Thank you to Arlee Bird,
Alex J. Cavanaugh, and all the co-hosts
of the 2014 A to Z Challenge,
for your tremendous efforts
to 'make it happen' each year.
The theme of my 2014 A-to-Z Blog Challenge is BLUES, PUPUS, and REVIEWS.
Tuesday & Friday - BLUES: Art, Movies, Music, and
Police;
Thursday & Saturday - PUPUS: Hawaiian snacks to whet
your appetite;
Monday & Wednesday - REVIEWS: mini-style book
reviews
When I
worked in the Chicago Loop, my interest in Picasso was fueled by a daily
lunchtime rendezvous with Picasso’s unnamed sculpture. Donated to the city in
1967, it dominated the Civic Center (Daley Plaza).
I also
spent an inordinate amount of time at the Art Institute of Chicago (now The
Chicago Institute of Art) in Grant Park. Picasso’s most popular ‘Blue Period’

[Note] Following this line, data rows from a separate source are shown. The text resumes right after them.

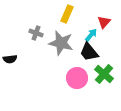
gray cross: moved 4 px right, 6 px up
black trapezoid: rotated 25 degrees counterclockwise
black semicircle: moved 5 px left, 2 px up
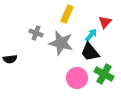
red triangle: moved 1 px right
black trapezoid: moved 1 px right
green cross: rotated 12 degrees counterclockwise
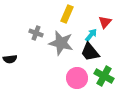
green cross: moved 2 px down
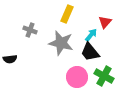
gray cross: moved 6 px left, 3 px up
pink circle: moved 1 px up
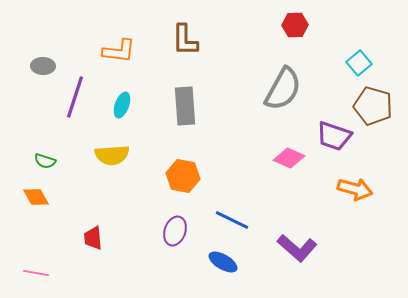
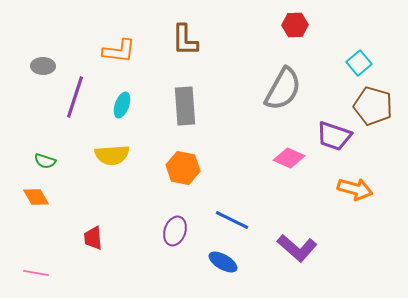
orange hexagon: moved 8 px up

painting, THE OLD GUITARIST, was
displayed prominently there. I purchased a poster of the piece, framed it, and
hung it on my apartment wall. Years later, the poster still triggered images of
the original painting’s genius brush strokes. Far from feeling blue, the obvious message of despair
Picasso projected, I felt my spirits soar.
I
especially like the elongated fingers of the old guitarist in the painting.

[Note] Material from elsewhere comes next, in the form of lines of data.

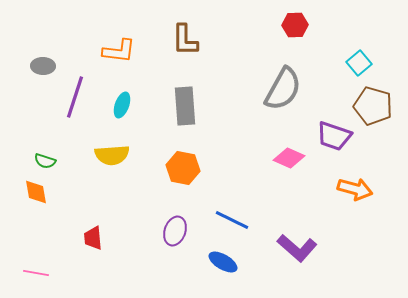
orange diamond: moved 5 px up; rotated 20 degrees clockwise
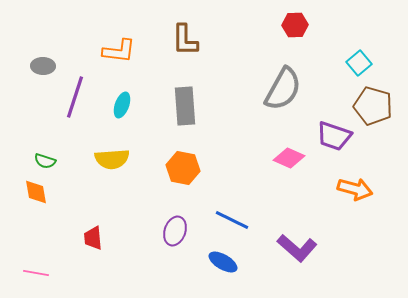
yellow semicircle: moved 4 px down
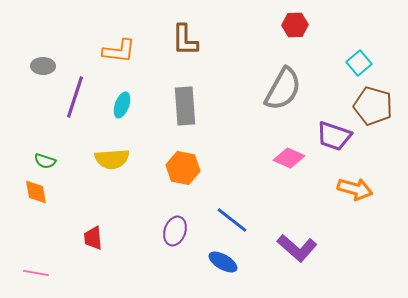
blue line: rotated 12 degrees clockwise
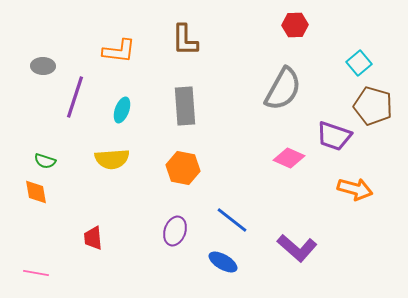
cyan ellipse: moved 5 px down
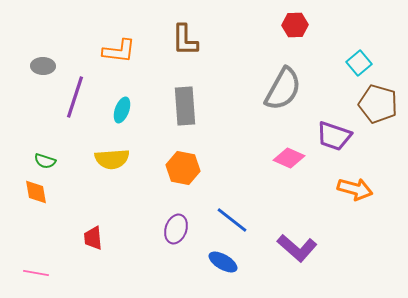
brown pentagon: moved 5 px right, 2 px up
purple ellipse: moved 1 px right, 2 px up
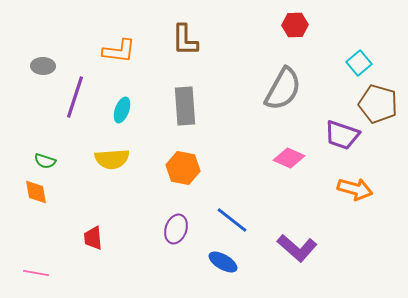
purple trapezoid: moved 8 px right, 1 px up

They reflect the influence El Greco had on Picasso. His blue period, from 1901
through 1904, was dominated by themes of loneliness and poverty, possibly
sparked by his friend’s suicide.
Some say
it was not poverty that led Picasso to paint the impoverished outsiders of
society: beggars, prostitutes, drunks, and outcasts, but that he painted them made him poor himself. If this is true, does it follow that subject
matter also determines a writer’s spiritual wealth?